CONCENTRATION in the BS or BA ENVIRONMENTAL STUDIES MAJOR
What You’ll Study
In addition to the core Environmental Studies courses, you’ll engage in advanced study of environmental law, environmental economics, and public health or planning. Round-out your experience with electives you choose, within topics ranging from natural resource conservation to peace and justice studies to the arts. In the end, you’ll pull your work together in a capstone colloquium designed specifically for this concentration.
The Capstone Experience
If you take on this concentration, you will be challenged to produce a major work of original research, then present it in writing and in a public presentation on campus. The best of these have been used as springboards for competitive internships, fellowships, and graduate programs. Most of all, these projects often make a real and meaningful difference through engagement with our community partners and local government.
You get to participate in an internship (or two!), which could include an overseas post with the United Nations Environment Programme; the City of Asheville Sustainability Department; the U.S. EPA; or with a number of environmental nonprofits addressing clean energy, endangered species, water quality, and much more.
Your work will address real issues, giving you a chance to work intensively with peers and mentors. Projects involve research, guest speakers, and field work. You’ll get to analyze, synthesize, and reflect upon the cases in substantive papers and presentation. Recent case studies have included the state of North Carolina’s stance on fracking for natural gas; highway planning through the city of Asheville; and a regional paper mill’s efforts to remain within air and water quality compliance.
Finally, students in the EP&J concentration may elect to work on the Environmental and Social Justice Crew, which is supervised by the same faculty member who heads the EP&J concentration.
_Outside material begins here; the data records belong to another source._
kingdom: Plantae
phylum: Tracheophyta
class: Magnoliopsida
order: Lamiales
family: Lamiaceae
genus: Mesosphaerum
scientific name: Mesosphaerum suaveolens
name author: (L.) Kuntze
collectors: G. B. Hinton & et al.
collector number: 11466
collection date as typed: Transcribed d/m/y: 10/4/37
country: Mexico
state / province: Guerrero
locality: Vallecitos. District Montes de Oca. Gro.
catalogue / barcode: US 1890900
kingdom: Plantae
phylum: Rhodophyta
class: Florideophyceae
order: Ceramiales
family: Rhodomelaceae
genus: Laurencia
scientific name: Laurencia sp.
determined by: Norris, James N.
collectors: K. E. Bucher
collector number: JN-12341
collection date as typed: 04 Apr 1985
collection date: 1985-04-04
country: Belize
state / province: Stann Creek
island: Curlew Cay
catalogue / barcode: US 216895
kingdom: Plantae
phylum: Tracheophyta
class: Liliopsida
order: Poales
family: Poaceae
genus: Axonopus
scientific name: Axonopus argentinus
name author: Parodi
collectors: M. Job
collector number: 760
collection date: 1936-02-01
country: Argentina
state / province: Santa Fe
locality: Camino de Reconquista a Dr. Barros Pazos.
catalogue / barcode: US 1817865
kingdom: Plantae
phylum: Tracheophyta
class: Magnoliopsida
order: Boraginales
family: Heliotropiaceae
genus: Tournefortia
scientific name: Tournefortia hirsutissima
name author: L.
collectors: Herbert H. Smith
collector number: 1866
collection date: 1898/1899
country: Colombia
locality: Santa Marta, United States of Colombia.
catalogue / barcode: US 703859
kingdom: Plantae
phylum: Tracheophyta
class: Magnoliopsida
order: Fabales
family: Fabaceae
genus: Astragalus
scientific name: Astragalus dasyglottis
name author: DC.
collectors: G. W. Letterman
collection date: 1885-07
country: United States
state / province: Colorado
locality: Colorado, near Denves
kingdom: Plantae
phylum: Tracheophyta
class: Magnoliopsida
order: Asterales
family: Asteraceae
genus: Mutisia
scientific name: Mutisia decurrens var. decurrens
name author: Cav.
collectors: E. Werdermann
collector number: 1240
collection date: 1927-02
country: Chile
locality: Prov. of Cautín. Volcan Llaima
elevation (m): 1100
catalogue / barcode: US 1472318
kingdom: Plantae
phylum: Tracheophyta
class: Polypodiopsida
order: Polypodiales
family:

The crew handles sustainability tracking on campus, and organizes a range of on and off-campus environmental advocacy programming for students.
You could move directly into a career or pursue graduate school in public administration, planning, policy studies, law, and more. With and without further school, our graduates with this concentration have gone on to work with land trusts as land protection coordinators; as researchers, writers, campaign planners, and attorneys for environmental advocacy organizations; in county and city planning and sustainability departments; and with state and federal environmental agencies.